In this March 17, 2020, file photo, people wait in line for help with unemployment benefits at the One-Stop Career Center in Las Vegas. The coronavirus pandemic has been particularly brutal to the tourism-dependent economies of Nevada and Hawaii, lifting the unemployment rate in both states to about one-quarter of the workforce.
Nevada has launched a system to accept weekly claims from non-traditional workers for unemployment benefits authorized by the federal government.
The Nevada Department of Employment, Training and Rehabilitation announced late Saturday morning that residents eligible for the Pandemic Unemployment Assistance program could begin filing weekly claims.
The department made the announcement about 2 1/2 hours after saying it and its vendor had worked "tirelessly" overnight to launch the system as scheduled at 8 a.m. but that "technical complications" delayed the launch.
The first payments for gig workers, contract workers and self-employed workers are expected to be made beginning Wednesday, the department said.

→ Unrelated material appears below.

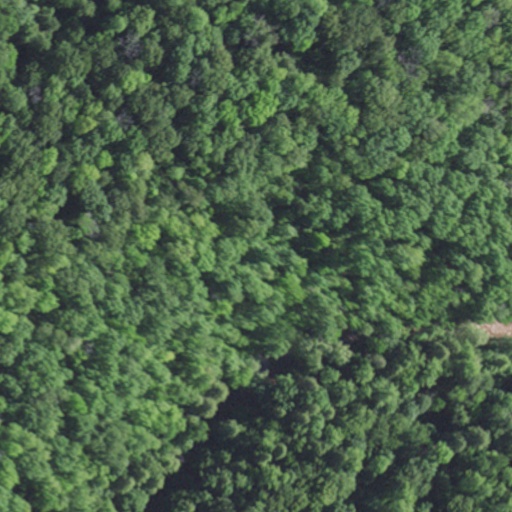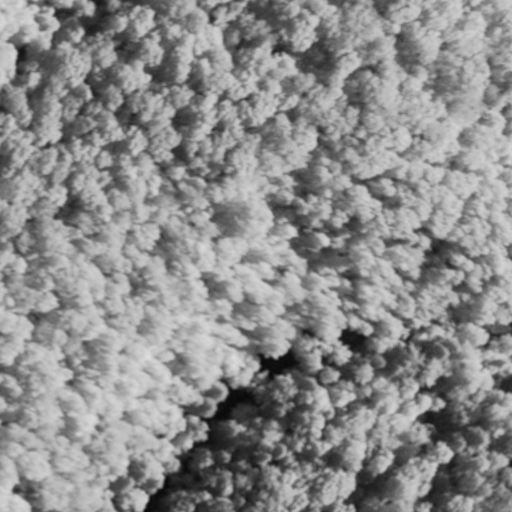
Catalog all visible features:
road: (473, 499)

"We know there is a great deal of interest and demand for weekly filing and expect our call center and claims portal to be very busy today," said DETR Director Heather Korbulic. "Staff will continue to work including the upcoming holiday to ensure this functionality is available for Nevadans."
Gov. Steve Sisolak later tweeted that his staff told him that 2,000 claimants filed 9,500 weekly certifications in 45 minutes.

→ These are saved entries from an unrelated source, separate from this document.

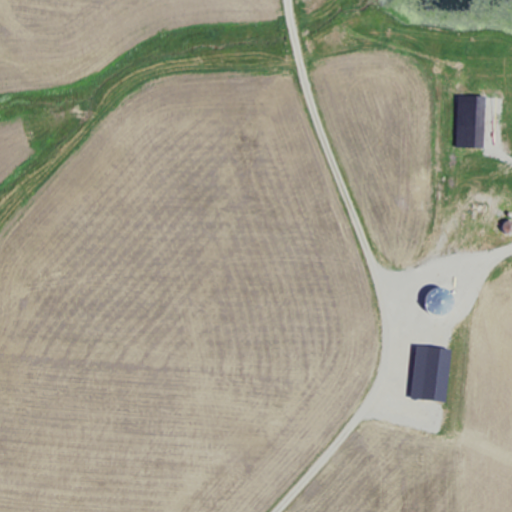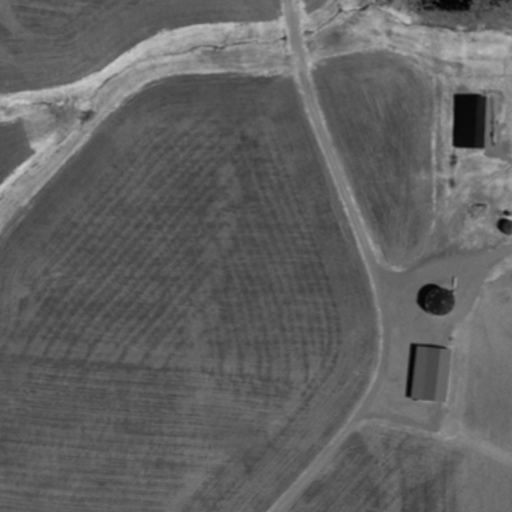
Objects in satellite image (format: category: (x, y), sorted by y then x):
road: (337, 180)
road: (398, 346)
building: (430, 374)
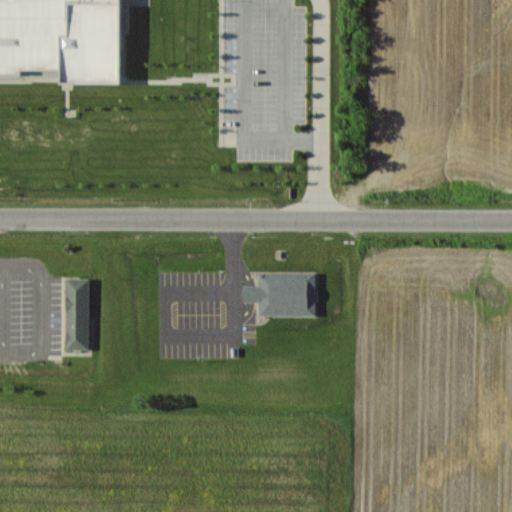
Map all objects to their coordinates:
building: (62, 38)
road: (321, 109)
road: (267, 137)
road: (304, 137)
road: (255, 219)
road: (244, 268)
road: (252, 293)
building: (284, 293)
building: (78, 313)
road: (244, 317)
road: (40, 323)
road: (201, 329)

The new system is independent of the traditional unemployment insurance system and Nevada was among the last states to get the expansion working.
Nevada's travel-oriented economy and its workforce have been battered by the impact of closures of casinos and other non-essential businesses in March due to the coronavirus outbreak.
State officials said Friday that Nevada topped the nation with an April unemployment rate of 28.2%, the worst any state has seen since the national jobless rate was estimated at 25% in 1933 during the depths of the Great Depression.
Sisolak has begun allowing businesses to reopen and expand operations that had been restricted, and he has set a tentative June 4 date for reopening casinos.
The Democratic governor said in a statement Friday that Nevada has continued to see decreasing cases of the coronavirus and hospitalizations of COVID-19 when some restrictions began to be eased nearly two weeks ago.